The risk of uncontrolled hydrocarbon releases in oil & gas wells is mitigated through well barrier elements (such as casings, Xmas trees and packers), which are physical components capable of holding the undesired flow of reservoir fluids. Along with operational and management measures, the well barrier elements ensure the well integrity. Typically, these elements compose well barrier sets and, at least, two tested well barrier sets should be in place during the entire life cycle. Currently, limited quantitative failure data regarding well barrier elements exists, and this fact limits a migration from the qualitative approach currently in place to a quantitative one.
There are several possible sources of quantitative failure data, such as analysis of historical data, manufacturer’s data, use of commercial databases, and expert elicitation. This latter approach is based on the operational experience of experts and is adequate when there are few existing data from the other sources and limited resources (including time) to collect the data empirically.

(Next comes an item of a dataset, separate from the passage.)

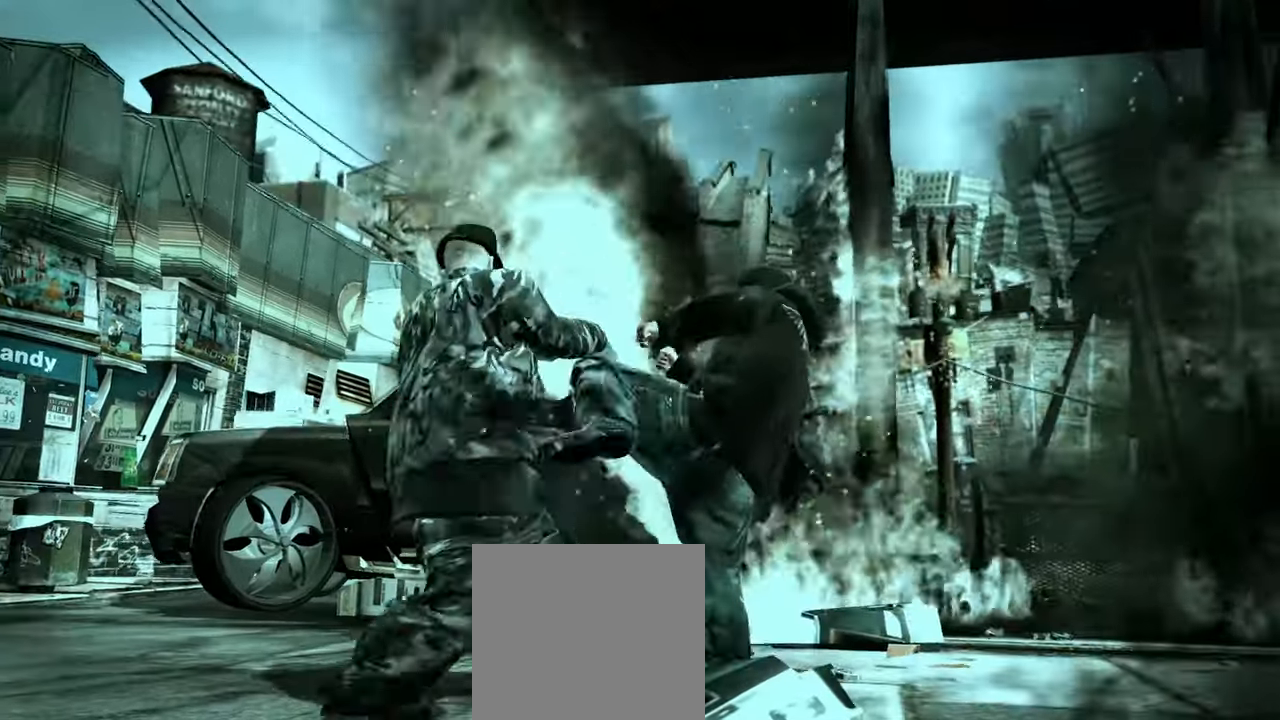
{"buttons": [], "left_stick": "center", "right_stick": "center", "events": [[17, "X", "down"], [83, "X", "up"], [150, "X", "down"], [183, "X", "up"], [233, "X", "down"], [283, "X", "up"]]}
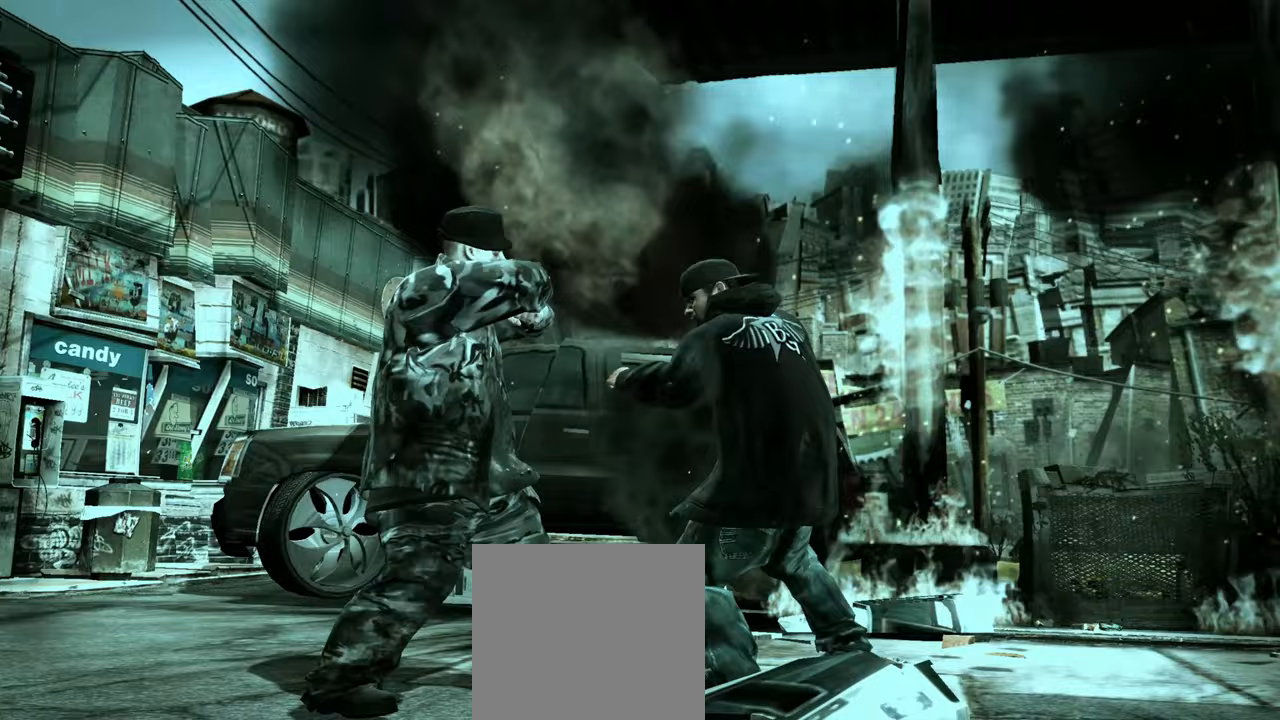
{"buttons": [], "left_stick": "center", "right_stick": "center", "events": [[33, "A", "down"], [83, "A", "up"], [133, "A", "down"], [183, "A", "up"], [333, "right_stick", "down-left"], [400, "right_stick", "up-left"], [450, "right_stick", "center"]]}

This paper presents the application of an expert elicitation methodology for collection of well integrity failure data. This methodology is based on the application of fuzzy set theory and allows aggregating the opinions of different experts within a group in an attempt to reach consensus.
The results include a sample of the obtained data and comparison with the results from commercial databases. The collected data serves as input for reliability analysis models, which allow predicting the probability of failure/availability of well barriers along the life cycle.